This again is an old scheme with a modern twist. It is quite simple: the fraudster will give you a financial instrument (most often a cheque or money order) for a larger amount than you have requested. In return, you are asked to give the person a smaller amount of cash and you keep the difference for your trouble.
We see this now most often starting as an advertisement on a legitimate on-line website. The victim typically has placed an ad of an object for sale. The criminal will contact the owner offering to pay more than the listed price. They use a third party cheque and the condition that the seller forwards the cash first, or at the same time.
For instance: the victim may want to sell a television for $200. The fraudster will offer to pay the $200 using a third party cheque for $500 IF the seller sends $200 via interac transfer or wired money service. When the seller gets the cheque, it is found to be a counterfeit. The seller is now out $200 dollars and often their product as well.

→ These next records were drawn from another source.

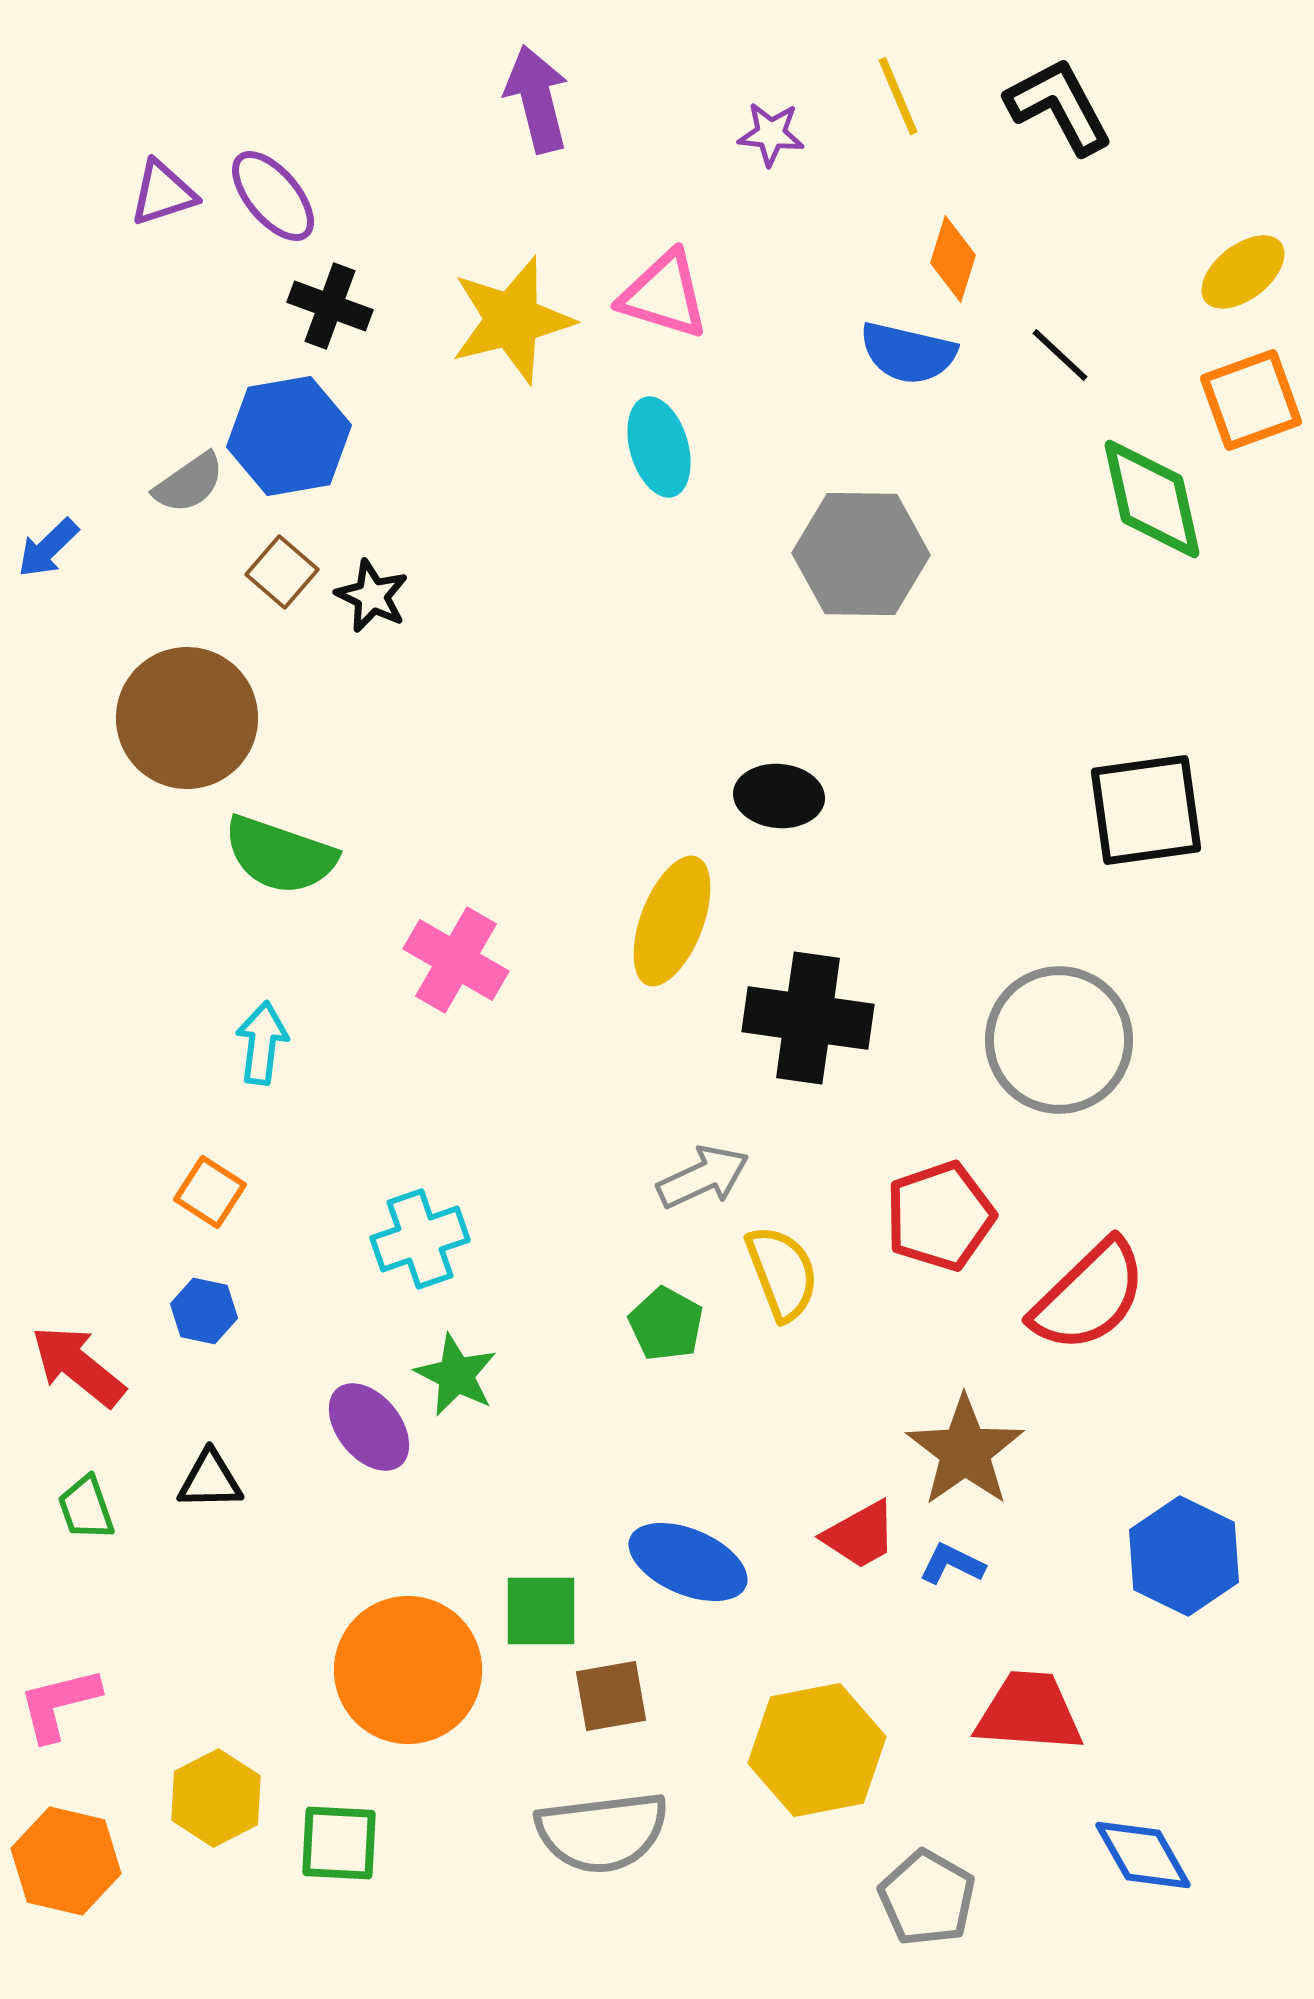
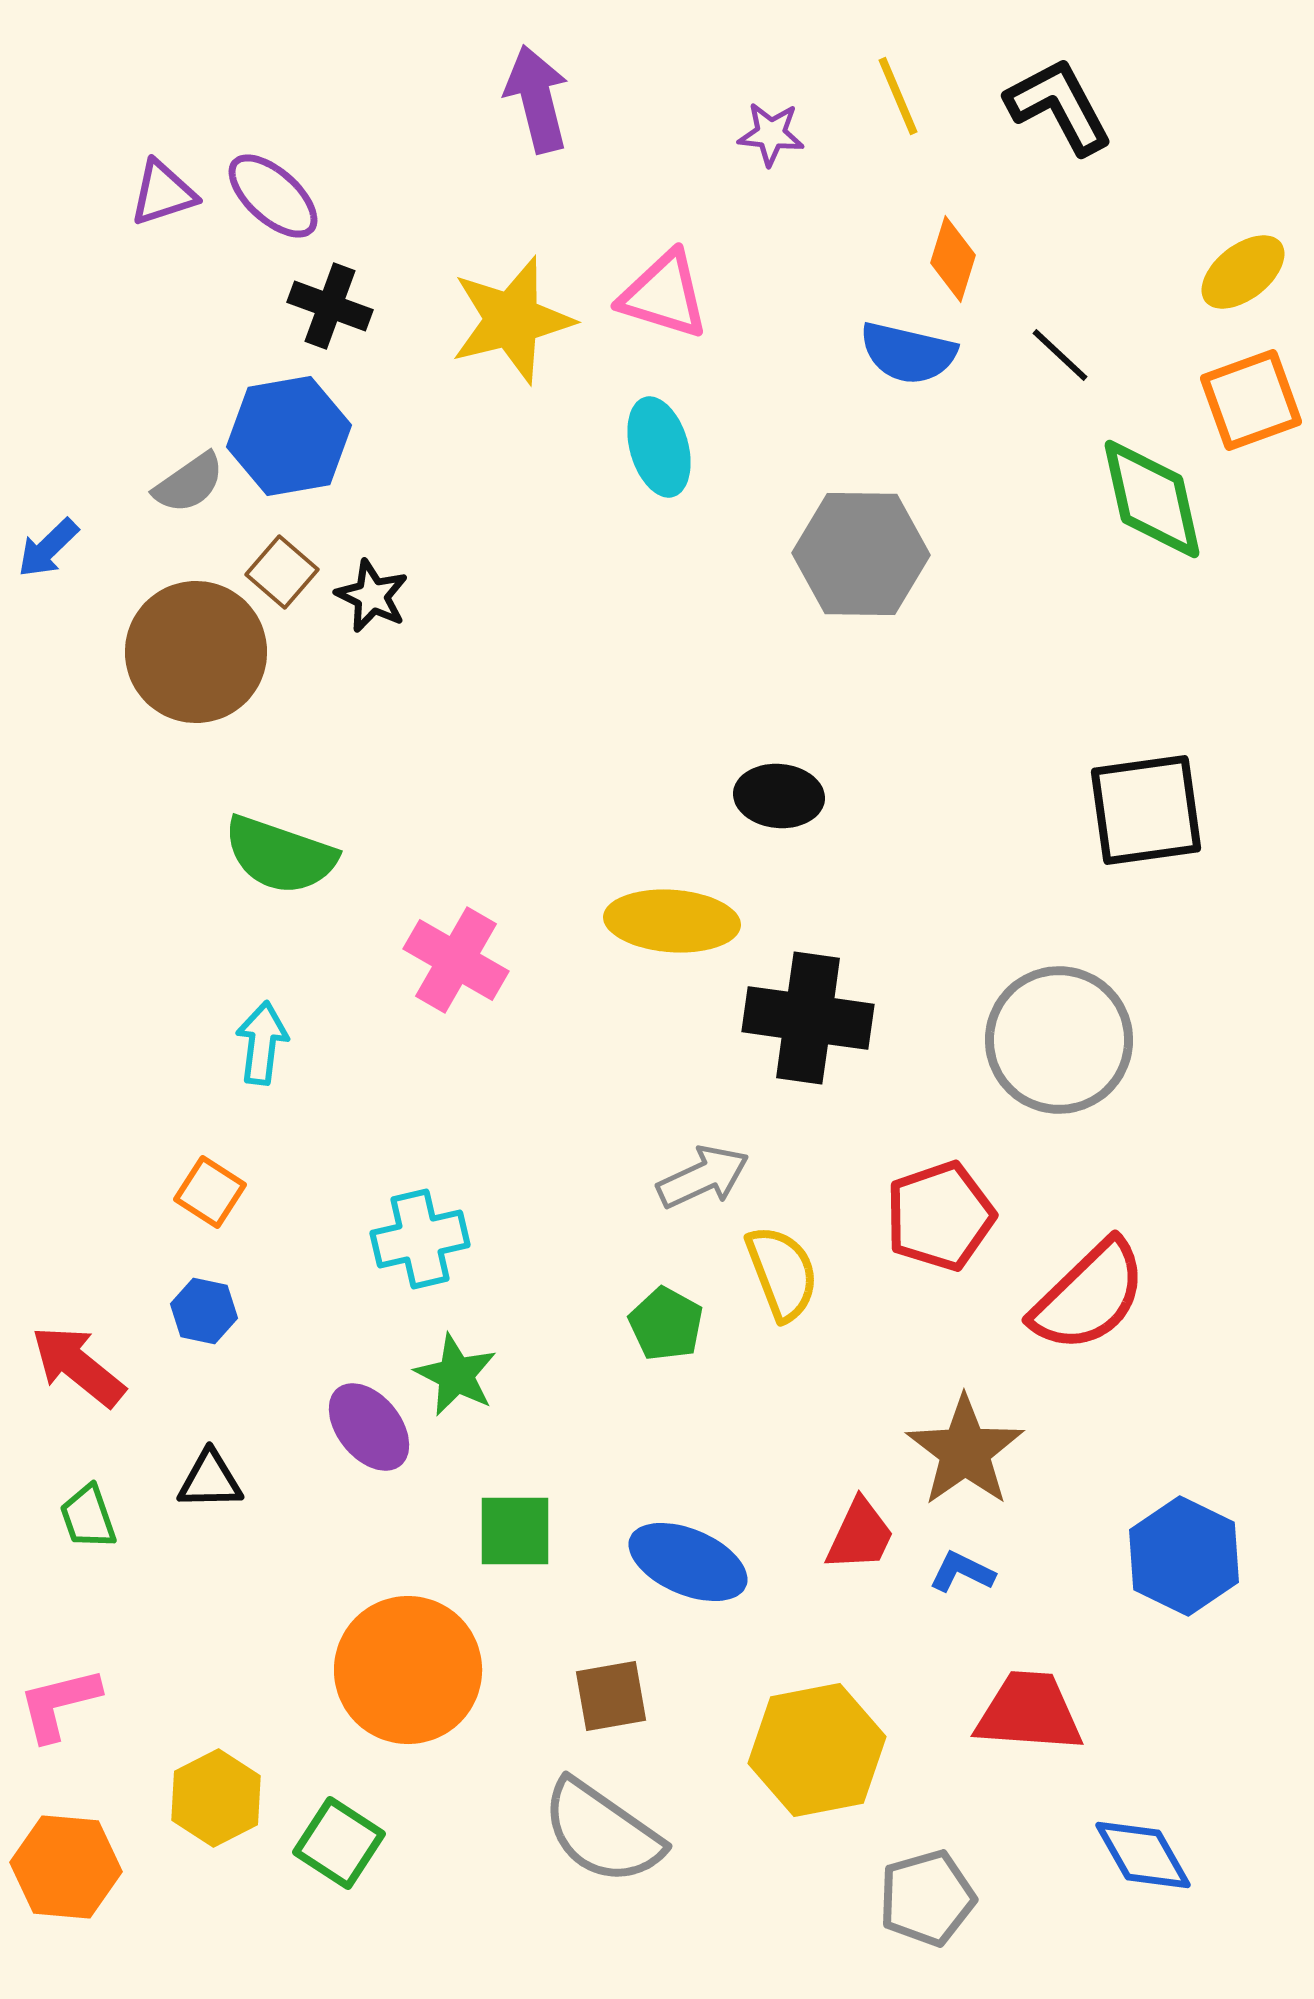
purple ellipse at (273, 196): rotated 8 degrees counterclockwise
brown circle at (187, 718): moved 9 px right, 66 px up
yellow ellipse at (672, 921): rotated 73 degrees clockwise
cyan cross at (420, 1239): rotated 6 degrees clockwise
green trapezoid at (86, 1508): moved 2 px right, 9 px down
red trapezoid at (860, 1535): rotated 36 degrees counterclockwise
blue L-shape at (952, 1564): moved 10 px right, 8 px down
green square at (541, 1611): moved 26 px left, 80 px up
gray semicircle at (602, 1832): rotated 42 degrees clockwise
green square at (339, 1843): rotated 30 degrees clockwise
orange hexagon at (66, 1861): moved 6 px down; rotated 8 degrees counterclockwise
gray pentagon at (927, 1898): rotated 26 degrees clockwise
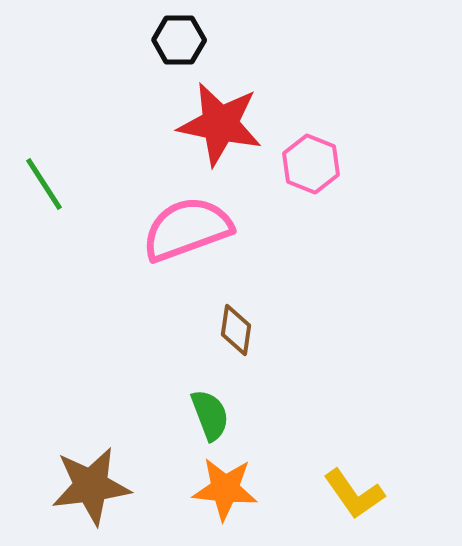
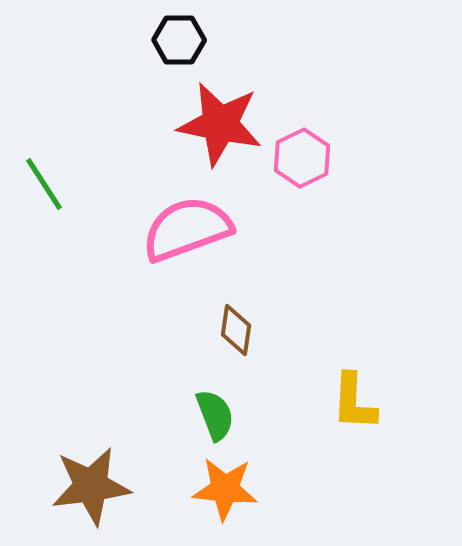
pink hexagon: moved 9 px left, 6 px up; rotated 12 degrees clockwise
green semicircle: moved 5 px right
yellow L-shape: moved 92 px up; rotated 38 degrees clockwise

This is an old scheme most often perpetrated on the elderly. They will get a call from a person pretending to be a friend of a grandson or similar distant relative. They will claim to be helping that person get out of jail or that they are being held ransom for a drug debt or similar circumstance. They may have intimate knowledge based on information gleaned from previous 'phishing' type of telephone calls or research on the Internet or social networks such as Facebook. They will insist that the grandparent act immediately and failure to do so will have catastrophic consequences. Again these criminals will ask for a cash type transfer. Recently, they have even pretended to be police officers from other jurisdictions.
Skimming occurs when criminals have interfered at Point of Sale Terminals (POS) where citizens swipe their bank or credit cards to purchase goods. Through various electronic means, they are then able to compromise the details of your banking information and use that information to take money from your accounts. These attacks on your money will typically show up in large even number withdrawals from 'White Label' auto-tellers on your statements. In most cases the bank will alert you because they see a pattern of behavior on a number of their clients' accounts.
We can retrieve video footage of transactions in some cases and often are able to investigate these types of complaints as a whole, or group of files, where there isn't enough evidence as individual events. In these cases it is important to be able to quickly identify where the original 'skimming' event took place in order for it to be useful in an investigation. If we are not successful in our investigation, most complainants will not be contacted except by our Victim's Assistance volunteers.